Using AI, Israel’s Aperio protects infrastructure from hackers
Startup says it can act as a ‘lie detector for machines’; gets seed funding from cybersecurity veterans
Shoshanna Solomon was The Times of Israel's Startups and Business reporter
Israel’s APERIO Systems said it has developed the cyber industry’s first technology that identifies, sends out alerts and takes real time corrective action when hackers try to artificially manipulate data to damage critical infrastructures, such as electricity grids or water supply networks.
“For real impact hackers need to create a dangerous state in which operators of the critical systems get messages that all systems are functioning well whereas they are actually being damaged or destroyed,” said Michael Shalyt, APERIO’s VP Product. “Data forging is when you give the impression that things are working as they should, but they are actually not.”
Shalyt, a 29-year old former researcher and team leader in an elite IDF intelligence unit, brings as an example an unfolding bank robbery in which video feed to the guard is hijacked to transmit not a real-time feed but that of the previous day, showing that everything is fine.
The Stuxnet malicious worm that sabotaged Iran’s nuclear program “was operating for 18 months and the control room felt all was well, but it was all fake,” Shalyt said. “This kind of forgery can cause lasting physical damage because if a turbine, for example, is rendered dysfunctional without an operator being aware of the fact it could be months before the damage is repaired and the system is up and running again.”
“Many companies are trying to achieve our same goal, but our approach is different. We are a different breed of cyber company,” said Shalyt, who previously led the malware research team at Check Point Software Ltd. “We are a lie detector for machines.”
And this is the niche — data forgery protection — in which APERIO operates, with its team of former Israeli army intelligence veterans, electronic engineers, physicists and signal processing experts.
APERIO said it secured seed funding from a consortium of private investors, including cybersecurity veterans Doron Bergerbest-Eilon, Liran Tancman, and Shlomi Boutnaru. Bergerbest-Eilon helped establish the agency charged with protecting all critical infrastructures in Israel and is the former director of the security and protection division of the Shin Bet security agency. Tancman and Boutnaru, who played key roles in building Israel’s cybersecurity capabilities, founded predictive cybersecurity startup CyActive, which was acquired by PayPal in 2015.
APERIO, founded in January this year, targets its new product, which is actually a server, to industrial control systems (ICS) of anything from the temperature of turbines in a power plant to pharmaceutical or food manufacturing plants and gas flow at a petroleum refinery.
Through the use of algorithms, APERIO’s technology scours the systems and alerts users to forgeries by monitoring the machinery and seeking inconsistencies in physical realities compared to their historical performance. Any mismatches generate an alert and APERIO Systems pinpoints the attacked equipment and faked process data.
Then, using a sophisticated combination of physics and state-of-the-art machine learning techniques, APERIO Systems reconstructs the real values of the forged operational data and reverts it to its original state in real time — establishing operational resilience.
“A fan, when operating, tends to emit a high pitch when it rotates fast. The noise is a side effect of the fan’s operation,” he said. “But if suddenly I notice that the fan is operating but is not emitting a noise, then that is strange. We learn the physical models and what they should be. Then we look for inconsistencies, based on past experiences.”
The company uses several methods for verification, all of which are based on physical signs. “It all has to make sense,” Shalyt said.
APERIO’s servers are already being used by several big gas pipelines across Israel, said Yevgeni Nogin, the CEO of APERIO. The company recently won a cybersecurity competition run by Italy’s Enel, a multinational energy producer and Europe’s largest utility by market cap, and will be deploying its servers at their plants.

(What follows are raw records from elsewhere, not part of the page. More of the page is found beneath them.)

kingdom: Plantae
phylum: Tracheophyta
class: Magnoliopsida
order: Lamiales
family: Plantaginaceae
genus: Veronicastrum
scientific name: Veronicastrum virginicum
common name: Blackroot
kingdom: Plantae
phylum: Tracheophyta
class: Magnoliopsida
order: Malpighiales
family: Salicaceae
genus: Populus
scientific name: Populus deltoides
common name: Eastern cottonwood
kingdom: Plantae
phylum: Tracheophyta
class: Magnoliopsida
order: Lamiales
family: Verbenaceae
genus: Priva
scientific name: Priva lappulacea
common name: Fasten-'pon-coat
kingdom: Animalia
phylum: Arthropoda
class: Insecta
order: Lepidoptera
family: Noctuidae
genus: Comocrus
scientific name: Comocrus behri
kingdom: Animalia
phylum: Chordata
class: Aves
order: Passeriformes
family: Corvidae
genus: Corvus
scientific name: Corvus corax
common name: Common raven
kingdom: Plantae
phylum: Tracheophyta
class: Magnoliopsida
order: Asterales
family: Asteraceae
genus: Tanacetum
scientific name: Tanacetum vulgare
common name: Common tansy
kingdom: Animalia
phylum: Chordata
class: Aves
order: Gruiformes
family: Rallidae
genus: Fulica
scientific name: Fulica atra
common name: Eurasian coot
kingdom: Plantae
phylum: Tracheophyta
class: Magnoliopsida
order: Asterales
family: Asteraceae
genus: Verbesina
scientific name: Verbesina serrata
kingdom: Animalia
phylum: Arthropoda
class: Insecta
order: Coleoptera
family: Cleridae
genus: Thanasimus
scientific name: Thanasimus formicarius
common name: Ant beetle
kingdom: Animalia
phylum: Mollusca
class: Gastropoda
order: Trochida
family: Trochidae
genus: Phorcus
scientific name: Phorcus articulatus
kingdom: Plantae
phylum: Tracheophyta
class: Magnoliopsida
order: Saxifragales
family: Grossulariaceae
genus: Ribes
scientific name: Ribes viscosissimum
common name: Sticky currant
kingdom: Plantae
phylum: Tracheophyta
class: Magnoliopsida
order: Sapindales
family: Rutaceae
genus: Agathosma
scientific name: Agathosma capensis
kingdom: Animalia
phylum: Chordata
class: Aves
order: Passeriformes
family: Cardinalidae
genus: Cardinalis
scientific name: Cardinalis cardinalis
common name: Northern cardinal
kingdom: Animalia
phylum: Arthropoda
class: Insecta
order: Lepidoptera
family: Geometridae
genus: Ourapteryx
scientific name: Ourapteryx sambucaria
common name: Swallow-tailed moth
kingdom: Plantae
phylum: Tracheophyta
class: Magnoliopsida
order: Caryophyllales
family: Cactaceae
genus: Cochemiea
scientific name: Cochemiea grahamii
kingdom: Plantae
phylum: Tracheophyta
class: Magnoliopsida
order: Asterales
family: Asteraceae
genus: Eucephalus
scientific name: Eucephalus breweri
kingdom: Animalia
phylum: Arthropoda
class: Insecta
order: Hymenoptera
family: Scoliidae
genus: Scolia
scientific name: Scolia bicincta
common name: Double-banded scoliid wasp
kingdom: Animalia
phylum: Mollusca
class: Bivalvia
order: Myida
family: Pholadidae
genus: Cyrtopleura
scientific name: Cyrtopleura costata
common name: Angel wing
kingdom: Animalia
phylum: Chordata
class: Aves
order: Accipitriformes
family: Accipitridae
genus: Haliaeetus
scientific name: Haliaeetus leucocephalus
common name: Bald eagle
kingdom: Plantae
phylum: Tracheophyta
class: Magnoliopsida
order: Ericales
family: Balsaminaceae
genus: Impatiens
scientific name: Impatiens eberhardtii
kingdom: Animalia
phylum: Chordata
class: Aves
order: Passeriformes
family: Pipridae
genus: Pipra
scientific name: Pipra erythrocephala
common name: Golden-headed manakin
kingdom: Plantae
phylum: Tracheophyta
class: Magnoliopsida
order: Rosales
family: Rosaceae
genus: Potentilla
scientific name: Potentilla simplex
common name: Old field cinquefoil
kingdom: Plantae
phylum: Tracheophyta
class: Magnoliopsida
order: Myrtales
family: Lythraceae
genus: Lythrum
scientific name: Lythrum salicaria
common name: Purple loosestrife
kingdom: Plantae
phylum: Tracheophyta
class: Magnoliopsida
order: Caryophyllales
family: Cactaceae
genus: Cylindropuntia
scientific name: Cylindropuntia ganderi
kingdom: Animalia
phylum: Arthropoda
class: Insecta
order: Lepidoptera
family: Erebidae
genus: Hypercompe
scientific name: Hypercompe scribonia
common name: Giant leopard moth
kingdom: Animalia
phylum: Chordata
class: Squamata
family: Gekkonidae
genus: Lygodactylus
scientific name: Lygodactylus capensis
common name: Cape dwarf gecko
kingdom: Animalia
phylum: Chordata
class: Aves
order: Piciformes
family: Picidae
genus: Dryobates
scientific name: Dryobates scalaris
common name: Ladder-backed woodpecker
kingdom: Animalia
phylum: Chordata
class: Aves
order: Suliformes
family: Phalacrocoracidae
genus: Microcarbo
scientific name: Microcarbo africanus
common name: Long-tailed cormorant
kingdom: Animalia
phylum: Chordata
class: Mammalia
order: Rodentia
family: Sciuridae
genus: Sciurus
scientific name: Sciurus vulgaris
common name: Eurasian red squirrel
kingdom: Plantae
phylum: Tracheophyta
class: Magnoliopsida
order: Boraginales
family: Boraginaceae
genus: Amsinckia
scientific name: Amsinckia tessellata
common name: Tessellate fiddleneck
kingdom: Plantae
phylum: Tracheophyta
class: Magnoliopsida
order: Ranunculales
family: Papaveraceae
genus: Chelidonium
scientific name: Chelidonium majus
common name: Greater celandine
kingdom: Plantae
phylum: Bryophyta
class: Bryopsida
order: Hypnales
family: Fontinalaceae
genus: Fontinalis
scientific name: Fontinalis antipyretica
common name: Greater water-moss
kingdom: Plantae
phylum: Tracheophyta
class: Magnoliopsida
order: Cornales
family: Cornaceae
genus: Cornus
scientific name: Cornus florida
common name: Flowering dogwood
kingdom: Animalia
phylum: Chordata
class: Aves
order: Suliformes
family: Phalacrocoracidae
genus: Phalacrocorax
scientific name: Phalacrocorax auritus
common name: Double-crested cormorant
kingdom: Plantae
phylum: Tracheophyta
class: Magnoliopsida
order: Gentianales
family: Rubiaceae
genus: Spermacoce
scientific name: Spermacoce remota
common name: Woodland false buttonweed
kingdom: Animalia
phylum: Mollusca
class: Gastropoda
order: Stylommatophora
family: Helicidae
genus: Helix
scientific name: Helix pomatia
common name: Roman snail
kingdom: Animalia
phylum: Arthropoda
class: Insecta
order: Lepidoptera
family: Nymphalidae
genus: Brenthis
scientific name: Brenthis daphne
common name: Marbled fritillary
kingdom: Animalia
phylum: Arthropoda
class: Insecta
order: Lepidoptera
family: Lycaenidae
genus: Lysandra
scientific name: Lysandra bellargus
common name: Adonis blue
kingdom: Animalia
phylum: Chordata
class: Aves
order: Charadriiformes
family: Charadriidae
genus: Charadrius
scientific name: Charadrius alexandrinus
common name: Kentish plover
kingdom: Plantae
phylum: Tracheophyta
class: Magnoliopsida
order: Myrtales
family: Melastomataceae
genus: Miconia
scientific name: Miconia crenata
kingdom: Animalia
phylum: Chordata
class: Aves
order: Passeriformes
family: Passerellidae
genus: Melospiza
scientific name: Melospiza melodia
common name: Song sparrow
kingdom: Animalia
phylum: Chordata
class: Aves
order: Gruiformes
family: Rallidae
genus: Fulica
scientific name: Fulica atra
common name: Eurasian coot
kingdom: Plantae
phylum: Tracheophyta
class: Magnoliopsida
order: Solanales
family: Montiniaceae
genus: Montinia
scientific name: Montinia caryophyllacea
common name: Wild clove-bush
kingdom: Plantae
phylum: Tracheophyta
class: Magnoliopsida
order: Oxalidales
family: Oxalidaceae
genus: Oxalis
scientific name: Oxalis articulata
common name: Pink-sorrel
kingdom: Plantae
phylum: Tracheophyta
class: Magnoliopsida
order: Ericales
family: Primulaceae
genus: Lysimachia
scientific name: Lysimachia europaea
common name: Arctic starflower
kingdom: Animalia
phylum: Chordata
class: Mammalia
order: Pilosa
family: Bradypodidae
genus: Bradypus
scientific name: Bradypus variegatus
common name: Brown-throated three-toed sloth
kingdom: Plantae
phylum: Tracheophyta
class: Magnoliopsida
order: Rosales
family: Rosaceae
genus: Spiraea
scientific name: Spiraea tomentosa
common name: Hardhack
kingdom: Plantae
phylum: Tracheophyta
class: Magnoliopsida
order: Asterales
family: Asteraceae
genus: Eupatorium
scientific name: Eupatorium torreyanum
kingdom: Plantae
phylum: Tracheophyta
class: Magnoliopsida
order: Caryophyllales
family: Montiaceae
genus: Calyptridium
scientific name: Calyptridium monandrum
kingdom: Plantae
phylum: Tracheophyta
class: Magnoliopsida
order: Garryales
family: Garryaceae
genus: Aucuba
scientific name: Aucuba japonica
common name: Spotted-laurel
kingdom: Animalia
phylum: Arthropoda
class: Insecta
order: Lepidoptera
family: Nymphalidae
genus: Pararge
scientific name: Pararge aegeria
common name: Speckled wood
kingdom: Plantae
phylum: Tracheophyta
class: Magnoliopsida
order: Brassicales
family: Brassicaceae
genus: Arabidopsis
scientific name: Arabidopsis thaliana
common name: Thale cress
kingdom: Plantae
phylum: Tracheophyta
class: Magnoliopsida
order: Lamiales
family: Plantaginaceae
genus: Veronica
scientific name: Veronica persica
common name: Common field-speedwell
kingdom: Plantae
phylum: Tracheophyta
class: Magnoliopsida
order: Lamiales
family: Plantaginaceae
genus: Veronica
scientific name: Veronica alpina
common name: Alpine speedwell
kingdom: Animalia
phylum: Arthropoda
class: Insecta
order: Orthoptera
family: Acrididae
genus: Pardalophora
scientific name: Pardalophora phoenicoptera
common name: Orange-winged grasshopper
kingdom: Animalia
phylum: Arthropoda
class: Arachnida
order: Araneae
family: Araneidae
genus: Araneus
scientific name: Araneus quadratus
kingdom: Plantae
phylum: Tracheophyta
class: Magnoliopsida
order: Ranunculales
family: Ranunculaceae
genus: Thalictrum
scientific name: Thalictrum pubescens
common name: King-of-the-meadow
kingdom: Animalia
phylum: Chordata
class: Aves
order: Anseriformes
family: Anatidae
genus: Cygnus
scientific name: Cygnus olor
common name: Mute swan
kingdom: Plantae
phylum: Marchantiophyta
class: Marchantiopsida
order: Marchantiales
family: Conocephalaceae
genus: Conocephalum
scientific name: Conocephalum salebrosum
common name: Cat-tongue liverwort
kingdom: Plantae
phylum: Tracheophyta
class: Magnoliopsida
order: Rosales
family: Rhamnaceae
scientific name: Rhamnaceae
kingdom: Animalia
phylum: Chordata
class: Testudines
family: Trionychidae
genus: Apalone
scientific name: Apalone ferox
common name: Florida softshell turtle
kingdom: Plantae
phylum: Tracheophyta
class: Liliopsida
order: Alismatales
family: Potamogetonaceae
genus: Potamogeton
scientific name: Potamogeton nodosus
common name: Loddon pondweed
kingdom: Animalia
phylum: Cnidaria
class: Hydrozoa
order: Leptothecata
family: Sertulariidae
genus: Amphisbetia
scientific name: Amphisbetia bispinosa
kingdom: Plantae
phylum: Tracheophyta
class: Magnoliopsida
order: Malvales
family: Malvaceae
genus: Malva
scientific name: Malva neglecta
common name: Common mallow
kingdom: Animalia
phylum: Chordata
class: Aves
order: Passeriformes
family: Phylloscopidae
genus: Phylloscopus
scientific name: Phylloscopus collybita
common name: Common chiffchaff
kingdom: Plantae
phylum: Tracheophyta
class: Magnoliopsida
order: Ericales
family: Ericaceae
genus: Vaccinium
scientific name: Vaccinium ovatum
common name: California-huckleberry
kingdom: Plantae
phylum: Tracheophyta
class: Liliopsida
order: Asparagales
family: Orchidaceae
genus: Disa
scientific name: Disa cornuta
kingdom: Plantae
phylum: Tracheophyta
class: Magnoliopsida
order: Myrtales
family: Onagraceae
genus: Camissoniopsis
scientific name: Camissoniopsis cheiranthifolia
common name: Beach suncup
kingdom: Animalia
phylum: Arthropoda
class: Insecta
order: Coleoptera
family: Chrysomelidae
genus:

The huge expansion of computer inteconnecitvity and the global dependence on data has increased the risks and severity of cyberattacks, spurring a need for more efficient and effective defensive measures.The cybersecurity market will likely grow at an annual rate of almost 11 percent to to $202 billion by 2021 from $122 billion in 2016, according to MarketsandMarkets, a research company.
Nogin, 28, is a graduate of the elite Talpiot IDF military academy who served over nine years in elite intelligence and R&D units of the IDF.
“We are targeting our product to any controlled systems, whether they are cars, airplanes and services that are critical in our everyday life,” Nogin said.